Hillsdale College Hosts First 2017-18 CCA Seminar
Center for Constructive Alternatives opens annual series with discussion of Soviet Communism
HILLSDALE, Mich., Sept. 29, 2017 /PRNewswire/ -- Hillsdale College is proud to open its 2017-18 Center for Constructive Alternatives (CCA) seminar series with lectures on Soviet Communism from October 1 through October 4. In recognition of the centenary of the Russian Revolution, the first of this year's four CCA events will explore the people, history and beliefs behind the Russian Revolution and the Soviet regime that followed.

Information given:
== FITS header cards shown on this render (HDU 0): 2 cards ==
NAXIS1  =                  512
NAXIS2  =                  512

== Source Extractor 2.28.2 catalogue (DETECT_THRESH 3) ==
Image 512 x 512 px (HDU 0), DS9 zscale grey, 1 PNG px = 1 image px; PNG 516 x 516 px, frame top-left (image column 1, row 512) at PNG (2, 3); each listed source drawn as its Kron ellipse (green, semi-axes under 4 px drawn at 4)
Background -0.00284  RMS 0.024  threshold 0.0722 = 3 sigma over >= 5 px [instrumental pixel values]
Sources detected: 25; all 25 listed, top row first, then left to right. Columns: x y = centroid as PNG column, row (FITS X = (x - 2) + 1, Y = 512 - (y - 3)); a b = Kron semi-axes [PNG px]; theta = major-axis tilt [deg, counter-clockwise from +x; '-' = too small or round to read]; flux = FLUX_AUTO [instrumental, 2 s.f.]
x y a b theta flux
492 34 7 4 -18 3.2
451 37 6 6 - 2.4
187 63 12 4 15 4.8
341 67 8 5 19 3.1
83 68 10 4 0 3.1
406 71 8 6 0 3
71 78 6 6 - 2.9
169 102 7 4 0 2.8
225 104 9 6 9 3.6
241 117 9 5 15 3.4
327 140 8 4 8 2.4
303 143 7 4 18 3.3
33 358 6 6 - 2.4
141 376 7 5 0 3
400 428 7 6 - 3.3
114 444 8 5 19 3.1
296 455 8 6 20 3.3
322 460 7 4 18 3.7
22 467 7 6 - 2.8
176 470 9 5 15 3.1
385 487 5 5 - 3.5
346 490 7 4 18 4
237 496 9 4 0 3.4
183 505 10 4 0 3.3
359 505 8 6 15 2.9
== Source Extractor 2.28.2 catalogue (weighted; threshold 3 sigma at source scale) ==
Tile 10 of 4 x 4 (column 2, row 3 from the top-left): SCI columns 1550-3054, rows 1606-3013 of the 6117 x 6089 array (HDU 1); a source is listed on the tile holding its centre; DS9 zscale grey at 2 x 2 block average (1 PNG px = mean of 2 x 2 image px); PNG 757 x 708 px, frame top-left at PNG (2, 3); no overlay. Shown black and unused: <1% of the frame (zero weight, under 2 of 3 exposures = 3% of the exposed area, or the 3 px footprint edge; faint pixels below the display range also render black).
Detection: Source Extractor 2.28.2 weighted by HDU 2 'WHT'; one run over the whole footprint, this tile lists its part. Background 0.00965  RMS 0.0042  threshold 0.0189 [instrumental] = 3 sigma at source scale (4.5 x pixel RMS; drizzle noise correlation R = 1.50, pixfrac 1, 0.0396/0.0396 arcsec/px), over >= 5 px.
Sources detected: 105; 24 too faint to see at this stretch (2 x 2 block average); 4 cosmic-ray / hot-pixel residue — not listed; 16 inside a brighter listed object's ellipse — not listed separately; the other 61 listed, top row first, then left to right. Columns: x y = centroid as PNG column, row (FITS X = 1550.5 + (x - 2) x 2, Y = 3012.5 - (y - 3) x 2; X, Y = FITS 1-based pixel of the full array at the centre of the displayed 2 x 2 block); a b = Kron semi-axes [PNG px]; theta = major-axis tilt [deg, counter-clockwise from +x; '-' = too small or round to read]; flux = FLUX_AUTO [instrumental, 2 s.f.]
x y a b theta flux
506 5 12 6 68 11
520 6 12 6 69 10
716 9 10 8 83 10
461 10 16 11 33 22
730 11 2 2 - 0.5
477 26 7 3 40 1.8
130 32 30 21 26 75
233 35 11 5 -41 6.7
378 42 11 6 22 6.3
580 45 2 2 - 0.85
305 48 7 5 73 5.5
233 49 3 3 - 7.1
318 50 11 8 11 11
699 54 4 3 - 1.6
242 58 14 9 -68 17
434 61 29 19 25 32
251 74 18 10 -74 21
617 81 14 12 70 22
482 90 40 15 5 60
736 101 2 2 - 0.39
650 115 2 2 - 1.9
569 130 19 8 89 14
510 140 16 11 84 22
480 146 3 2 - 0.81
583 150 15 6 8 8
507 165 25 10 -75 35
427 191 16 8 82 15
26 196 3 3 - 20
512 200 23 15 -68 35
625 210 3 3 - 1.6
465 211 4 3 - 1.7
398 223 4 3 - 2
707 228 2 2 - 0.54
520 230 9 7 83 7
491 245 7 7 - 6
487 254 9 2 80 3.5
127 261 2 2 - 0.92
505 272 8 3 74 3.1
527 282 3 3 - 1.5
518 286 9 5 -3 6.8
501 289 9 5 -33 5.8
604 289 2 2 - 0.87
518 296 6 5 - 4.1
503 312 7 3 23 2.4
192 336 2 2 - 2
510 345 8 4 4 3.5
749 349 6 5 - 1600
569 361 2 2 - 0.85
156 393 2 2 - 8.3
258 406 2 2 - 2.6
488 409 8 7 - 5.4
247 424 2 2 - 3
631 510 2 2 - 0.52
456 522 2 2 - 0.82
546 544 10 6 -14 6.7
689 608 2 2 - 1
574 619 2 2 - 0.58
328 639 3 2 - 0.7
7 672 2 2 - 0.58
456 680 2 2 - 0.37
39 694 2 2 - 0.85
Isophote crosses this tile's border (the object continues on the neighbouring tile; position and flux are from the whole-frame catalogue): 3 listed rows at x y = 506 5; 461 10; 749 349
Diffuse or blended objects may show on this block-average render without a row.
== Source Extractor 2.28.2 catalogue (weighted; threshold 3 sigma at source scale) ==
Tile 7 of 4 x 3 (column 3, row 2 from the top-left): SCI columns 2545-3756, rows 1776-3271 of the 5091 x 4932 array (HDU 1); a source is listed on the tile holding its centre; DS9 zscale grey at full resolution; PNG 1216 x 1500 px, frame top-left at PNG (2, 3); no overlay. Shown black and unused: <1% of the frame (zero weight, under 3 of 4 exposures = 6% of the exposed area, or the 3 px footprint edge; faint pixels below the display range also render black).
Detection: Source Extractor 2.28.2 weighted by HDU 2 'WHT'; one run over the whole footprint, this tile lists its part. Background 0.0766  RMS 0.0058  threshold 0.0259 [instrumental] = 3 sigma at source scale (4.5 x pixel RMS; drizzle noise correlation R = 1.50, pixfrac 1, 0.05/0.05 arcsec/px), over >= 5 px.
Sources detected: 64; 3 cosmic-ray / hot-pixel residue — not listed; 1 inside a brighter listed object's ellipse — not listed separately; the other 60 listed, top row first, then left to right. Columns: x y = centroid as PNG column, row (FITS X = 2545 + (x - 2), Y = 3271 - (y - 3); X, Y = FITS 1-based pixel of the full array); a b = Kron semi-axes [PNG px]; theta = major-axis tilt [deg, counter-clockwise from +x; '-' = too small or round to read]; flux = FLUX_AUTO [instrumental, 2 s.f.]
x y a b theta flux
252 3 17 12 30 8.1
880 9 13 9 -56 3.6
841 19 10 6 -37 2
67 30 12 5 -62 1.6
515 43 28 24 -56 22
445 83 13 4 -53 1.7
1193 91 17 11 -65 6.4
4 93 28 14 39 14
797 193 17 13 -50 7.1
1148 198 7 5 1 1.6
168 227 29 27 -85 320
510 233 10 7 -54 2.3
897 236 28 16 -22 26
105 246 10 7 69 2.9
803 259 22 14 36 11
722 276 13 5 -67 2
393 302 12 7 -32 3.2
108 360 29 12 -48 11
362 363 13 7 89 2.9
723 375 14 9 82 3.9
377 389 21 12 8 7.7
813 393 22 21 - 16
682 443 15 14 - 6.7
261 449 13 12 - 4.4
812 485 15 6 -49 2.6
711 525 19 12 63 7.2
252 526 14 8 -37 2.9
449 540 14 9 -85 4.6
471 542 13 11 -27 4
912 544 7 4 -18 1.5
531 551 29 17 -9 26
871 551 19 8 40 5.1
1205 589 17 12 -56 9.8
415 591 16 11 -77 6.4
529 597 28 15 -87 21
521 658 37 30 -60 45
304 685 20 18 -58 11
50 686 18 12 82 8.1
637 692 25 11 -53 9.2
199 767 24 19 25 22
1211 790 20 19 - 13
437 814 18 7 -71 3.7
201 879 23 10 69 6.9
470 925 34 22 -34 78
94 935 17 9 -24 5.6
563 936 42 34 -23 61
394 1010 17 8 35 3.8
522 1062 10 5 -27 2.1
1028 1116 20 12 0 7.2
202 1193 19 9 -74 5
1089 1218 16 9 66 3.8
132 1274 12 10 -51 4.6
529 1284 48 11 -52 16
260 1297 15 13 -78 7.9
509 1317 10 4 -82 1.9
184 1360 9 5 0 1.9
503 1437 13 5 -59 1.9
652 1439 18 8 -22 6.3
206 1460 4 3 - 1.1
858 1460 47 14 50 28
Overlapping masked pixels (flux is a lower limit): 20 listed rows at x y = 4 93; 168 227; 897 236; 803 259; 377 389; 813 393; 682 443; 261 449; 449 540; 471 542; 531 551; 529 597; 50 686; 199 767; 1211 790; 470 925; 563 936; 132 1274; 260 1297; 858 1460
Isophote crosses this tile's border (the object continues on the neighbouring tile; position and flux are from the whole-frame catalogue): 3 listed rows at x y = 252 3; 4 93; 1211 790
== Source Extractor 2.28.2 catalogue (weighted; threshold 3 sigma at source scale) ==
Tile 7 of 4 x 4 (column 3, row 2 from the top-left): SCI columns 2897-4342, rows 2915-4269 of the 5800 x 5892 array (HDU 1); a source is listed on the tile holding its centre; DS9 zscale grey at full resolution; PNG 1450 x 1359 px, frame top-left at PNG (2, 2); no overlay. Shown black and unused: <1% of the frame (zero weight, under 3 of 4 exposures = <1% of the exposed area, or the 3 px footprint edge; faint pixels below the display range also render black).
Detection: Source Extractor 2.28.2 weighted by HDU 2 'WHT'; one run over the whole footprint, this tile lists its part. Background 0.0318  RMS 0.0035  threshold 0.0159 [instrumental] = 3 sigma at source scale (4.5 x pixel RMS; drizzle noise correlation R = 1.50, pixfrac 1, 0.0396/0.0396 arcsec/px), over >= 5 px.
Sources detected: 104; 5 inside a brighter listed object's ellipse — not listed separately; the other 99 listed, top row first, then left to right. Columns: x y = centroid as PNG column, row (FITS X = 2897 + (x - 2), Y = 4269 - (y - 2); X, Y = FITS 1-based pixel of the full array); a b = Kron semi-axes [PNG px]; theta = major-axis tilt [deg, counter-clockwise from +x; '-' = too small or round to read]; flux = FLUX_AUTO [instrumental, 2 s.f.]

Set of tasks:
A. Determine whether each of the following statements agrees with the press release on the Hillsdale College seminar, answering yes or no and quoting the words of the release that decide it: (i) the lectures run from October 1 through October 4; (ii) the seminar on Soviet Communism is the last of this year's CCA events; (iii) the series opens in recognition of the centenary of the Russian Revolution.
B. Answer the following questions using the press release on the Hillsdale College seminar:
(i) For what name does the abbreviation CCA stand?
(ii) On what date was the release issued?
(iii) How many CCA events are planned for this year?
C. Transcribe the passage of the press release on the Hillsdale College seminar between "Hillsdale College Hosts" and "regime that followed.", inclusive.

The results:
A.
(i) Yes: "from October 1 through October 4"
(ii) No: "the first of this year's four CCA events"
(iii) Yes: "In recognition of the centenary of the Russian Revolution"

B.
(i) Center for Constructive Alternatives
(ii) Sept. 29, 2017
(iii) Four

C.
Hillsdale College Hosts First 2017-18 CCA Seminar
Center for Constructive Alternatives opens annual series with discussion of Soviet Communism
HILLSDALE, Mich., Sept. 29, 2017 /PRNewswire/ -- Hillsdale College is proud to open its 2017-18 Center for Constructive Alternatives (CCA) seminar series with lectures on Soviet Communism from October 1 through October 4. In recognition of the centenary of the Russian Revolution, the first of this year's four CCA events will explore the people, history and beliefs behind the Russian Revolution and the Soviet regime that followed.